Serbo-Croatian has all the most important typological characteristics of
the Slavonic languages, that is a rich inflectional morphology, an
extensive agreement system, so-called free word order, a rich set of
morphophonemic alternations, the pervasive aspectual opposition, a double
negation, a reflexive possessive and so on.
Some of the interesting specifics of Serbo-Croatian are: 1) four accents
with pitch and length involved (only Slovene among Slavonic languages has a
somewhat similar system of accents); 2) it is the only Slavonic language
that has preserved a three-member system of deixis according to degrees of
distance and with the same consonant alternation v/t/n by demonstrative
pronouns, adverbs and even by so-called presentatives; 3) in place of an
infinitive in certain constructions where its understood subject can be
retrieved from the syntactic context, Serbo-Croatian (especially in the
eastern region) often uses a subordinate clause consisting of the
subordinator da and a present-tense verb form - this phenomenon is typical
to the area of Balkan languages (Bulgarian and Macedonian have the same
construction).
The present volume begins with a section on phonology (vowels, consonants,
accents).
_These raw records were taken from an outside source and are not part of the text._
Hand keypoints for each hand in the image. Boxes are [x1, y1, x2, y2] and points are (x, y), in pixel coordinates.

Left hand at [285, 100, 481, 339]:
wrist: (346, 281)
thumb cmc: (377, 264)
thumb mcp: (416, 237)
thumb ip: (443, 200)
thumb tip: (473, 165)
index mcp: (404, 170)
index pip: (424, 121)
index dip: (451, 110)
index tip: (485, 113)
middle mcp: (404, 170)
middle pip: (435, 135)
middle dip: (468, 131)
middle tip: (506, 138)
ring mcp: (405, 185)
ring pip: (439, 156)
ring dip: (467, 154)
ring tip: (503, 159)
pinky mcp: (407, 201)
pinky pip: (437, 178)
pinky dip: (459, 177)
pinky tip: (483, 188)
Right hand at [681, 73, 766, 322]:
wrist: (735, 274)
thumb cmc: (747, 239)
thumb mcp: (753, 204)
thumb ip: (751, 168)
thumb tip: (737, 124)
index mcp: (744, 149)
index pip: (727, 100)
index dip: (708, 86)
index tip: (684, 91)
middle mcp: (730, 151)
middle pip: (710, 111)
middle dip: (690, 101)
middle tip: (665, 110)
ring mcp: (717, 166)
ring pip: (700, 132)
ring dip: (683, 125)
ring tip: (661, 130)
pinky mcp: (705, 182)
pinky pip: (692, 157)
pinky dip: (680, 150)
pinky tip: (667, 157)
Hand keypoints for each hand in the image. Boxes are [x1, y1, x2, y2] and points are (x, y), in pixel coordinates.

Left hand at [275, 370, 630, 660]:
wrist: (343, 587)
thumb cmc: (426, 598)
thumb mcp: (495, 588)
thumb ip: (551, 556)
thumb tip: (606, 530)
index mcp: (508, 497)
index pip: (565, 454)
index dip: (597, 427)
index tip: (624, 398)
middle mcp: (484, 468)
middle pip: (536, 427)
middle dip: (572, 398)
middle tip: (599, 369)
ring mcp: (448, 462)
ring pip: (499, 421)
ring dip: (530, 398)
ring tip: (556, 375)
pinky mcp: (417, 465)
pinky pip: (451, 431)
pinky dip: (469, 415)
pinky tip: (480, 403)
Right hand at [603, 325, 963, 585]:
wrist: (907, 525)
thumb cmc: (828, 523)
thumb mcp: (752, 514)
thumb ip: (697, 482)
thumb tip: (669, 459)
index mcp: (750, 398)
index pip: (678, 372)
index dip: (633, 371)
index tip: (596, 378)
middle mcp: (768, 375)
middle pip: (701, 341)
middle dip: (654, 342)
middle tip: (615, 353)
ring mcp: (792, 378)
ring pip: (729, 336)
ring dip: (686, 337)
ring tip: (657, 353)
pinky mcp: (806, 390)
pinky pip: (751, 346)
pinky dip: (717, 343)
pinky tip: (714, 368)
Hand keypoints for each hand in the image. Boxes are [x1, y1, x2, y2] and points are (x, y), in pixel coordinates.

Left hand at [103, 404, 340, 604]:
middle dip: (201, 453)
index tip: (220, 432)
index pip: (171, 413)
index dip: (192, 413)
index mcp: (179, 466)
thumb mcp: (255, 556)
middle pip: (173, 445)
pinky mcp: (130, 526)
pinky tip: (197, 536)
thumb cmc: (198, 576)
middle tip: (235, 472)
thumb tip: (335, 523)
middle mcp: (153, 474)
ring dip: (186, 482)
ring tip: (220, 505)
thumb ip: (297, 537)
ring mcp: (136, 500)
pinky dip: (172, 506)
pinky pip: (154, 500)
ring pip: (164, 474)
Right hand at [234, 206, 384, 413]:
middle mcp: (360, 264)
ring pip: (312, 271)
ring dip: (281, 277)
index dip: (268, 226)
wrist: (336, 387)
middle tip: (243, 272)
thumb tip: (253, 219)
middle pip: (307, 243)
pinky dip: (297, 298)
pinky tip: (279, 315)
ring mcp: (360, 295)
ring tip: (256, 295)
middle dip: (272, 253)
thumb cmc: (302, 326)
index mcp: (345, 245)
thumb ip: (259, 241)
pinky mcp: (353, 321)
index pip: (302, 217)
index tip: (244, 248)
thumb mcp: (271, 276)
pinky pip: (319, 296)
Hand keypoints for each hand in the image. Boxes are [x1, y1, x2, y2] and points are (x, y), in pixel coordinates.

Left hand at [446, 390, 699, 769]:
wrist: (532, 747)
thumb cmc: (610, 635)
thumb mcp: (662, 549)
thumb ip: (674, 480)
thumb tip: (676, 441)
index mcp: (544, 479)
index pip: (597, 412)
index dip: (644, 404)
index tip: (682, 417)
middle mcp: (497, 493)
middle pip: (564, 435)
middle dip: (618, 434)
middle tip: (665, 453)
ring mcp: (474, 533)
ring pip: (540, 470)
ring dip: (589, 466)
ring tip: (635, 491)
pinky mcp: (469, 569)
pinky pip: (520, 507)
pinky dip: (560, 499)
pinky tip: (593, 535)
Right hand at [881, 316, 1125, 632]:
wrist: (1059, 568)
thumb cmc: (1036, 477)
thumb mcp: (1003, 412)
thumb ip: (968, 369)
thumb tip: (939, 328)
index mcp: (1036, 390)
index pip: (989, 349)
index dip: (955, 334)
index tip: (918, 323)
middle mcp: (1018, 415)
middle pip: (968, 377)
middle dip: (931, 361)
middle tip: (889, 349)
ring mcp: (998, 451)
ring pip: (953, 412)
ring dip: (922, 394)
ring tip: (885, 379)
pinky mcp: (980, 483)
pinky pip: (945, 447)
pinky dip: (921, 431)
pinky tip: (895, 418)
This is followed by a description of morphology (nominal: nouns,
adjectives, pronouns, numerals; verbal morphology). The syntax is presented
in the third section, in which noun phrase, clause structure, coordination,
subordination (especially relatives), negation, word order and discourse
related phenomena are described. The volume also contains a sample text
with interlinear transcription and translation and an ample bibliography.